Creating Model CSV Files with intake-esgf

This tutorial will teach you how to download CMIP data and create CSV files which ilamb3 requires for execution using intake-esgf. In order to stay as general as possible, ilamb3 does not depend directly on intake-esgf but it is a useful tool for easily accessing data hosted on the Earth System Grid Federation (ESGF). For a more thorough explanation of that package and all its options, please consult the intake-esgf documentation.

intake-esgf catalogs initialize empty and are populated by writing a faceted search.

from intake_esgf import ESGFCatalog

cat = ESGFCatalog().search(
    experiment_id="historical",
    source_id="CanESM5",
    variable_id=["gpp", "areacella", "sftlf"],
    frequency=["mon", "fx"],
    file_start="1980-01",
    file_end="2016-01",
)
cat

Summary information for 195 results:
mip_era                                                     [CMIP6]
activity_drs                                                 [CMIP]
institution_id                                              [CCCma]
source_id                                                 [CanESM5]
experiment_id                                          [historical]
member_id         [r10i1p1f1, r10i1p2f1, r11i1p1f1, r11i1p2f1, r...
table_id                                                 [Lmon, fx]
variable_id                                 [gpp, areacella, sftlf]
grid_label                                                     [gn]
dtype: object

From the catalog summary, we see that there are many ensemble members and we only want a single member for this run. The catalog has a function that can be used to remove all ensembles except the smallest.

cat.remove_ensembles()
cat

Summary information for 3 results:
mip_era                           [CMIP6]
activity_drs                       [CMIP]
institution_id                    [CCCma]
source_id                       [CanESM5]
experiment_id                [historical]
member_id                      [r1i1p1f1]
table_id                       [Lmon, fx]
variable_id       [gpp, areacella, sftlf]
grid_label                           [gn]
dtype: object

Once the catalog represents the data that you wish to download and use in your benchmarking study, we ask the catalog for a dictionary of paths.

dpd = cat.to_path_dict(minimal_keys=False)
dpd

{'CMIP6.CMIP.CCCma.CanESM5.historical.r1i1p1f1.Lmon.gpp.gn': [PosixPath('/home/docs/.esgf/CMIP6/CMIP/CCCma/CanESM5/historical/r1i1p1f1/Lmon/gpp/gn/v20190429/gpp_Lmon_CanESM5_historical_r1i1p1f1_gn_185001-201412.nc')],
 'CMIP6.CMIP.CCCma.CanESM5.historical.r1i1p1f1.fx.areacella.gn': [PosixPath('/home/docs/.esgf/CMIP6/CMIP/CCCma/CanESM5/historical/r1i1p1f1/fx/areacella/gn/v20190429/areacella_fx_CanESM5_historical_r1i1p1f1_gn.nc')],
 'CMIP6.CMIP.CCCma.CanESM5.historical.r1i1p1f1.fx.sftlf.gn': [PosixPath('/home/docs/.esgf/CMIP6/CMIP/CCCma/CanESM5/historical/r1i1p1f1/fx/sftlf/gn/v20190429/sftlf_fx_CanESM5_historical_r1i1p1f1_gn.nc')]}

We have used the keyword argument minimal_keys=False so that the keys of the dictionary contain all the facets which define a unique dataset.

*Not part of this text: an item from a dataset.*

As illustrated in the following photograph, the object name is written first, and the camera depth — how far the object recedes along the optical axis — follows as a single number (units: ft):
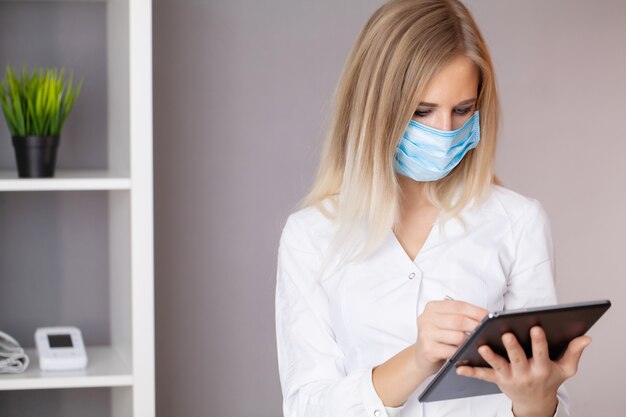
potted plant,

We can use these keys and the known order they occur in to create a pandas DataFrame with the required columns for ilamb3.

import pandas as pd

# The order in which facets appear in the keys
KEY_PATTERN = [
    "mip_era",
    "activity_id",
    "institution_id",
    "source_id",
    "experiment_id",
    "member_id",
    "table_id",
    "variable_id",
    "grid_label",
]
# Create each row of the dataframe
df = []
for key, paths in dpd.items():
    row = {col: value for col, value in zip(KEY_PATTERN, key.split("."))}
    for path in paths:
        row["path"] = str(path)
        df.append(row)
df = pd.DataFrame(df)
# Export as a CSV
df.to_csv("CanESM5.csv")

This produces a CSV file which looks like this:

While you need not store each model’s output as a separate CSV file, this is a useful convention so that including/excluding any model from a study is simple.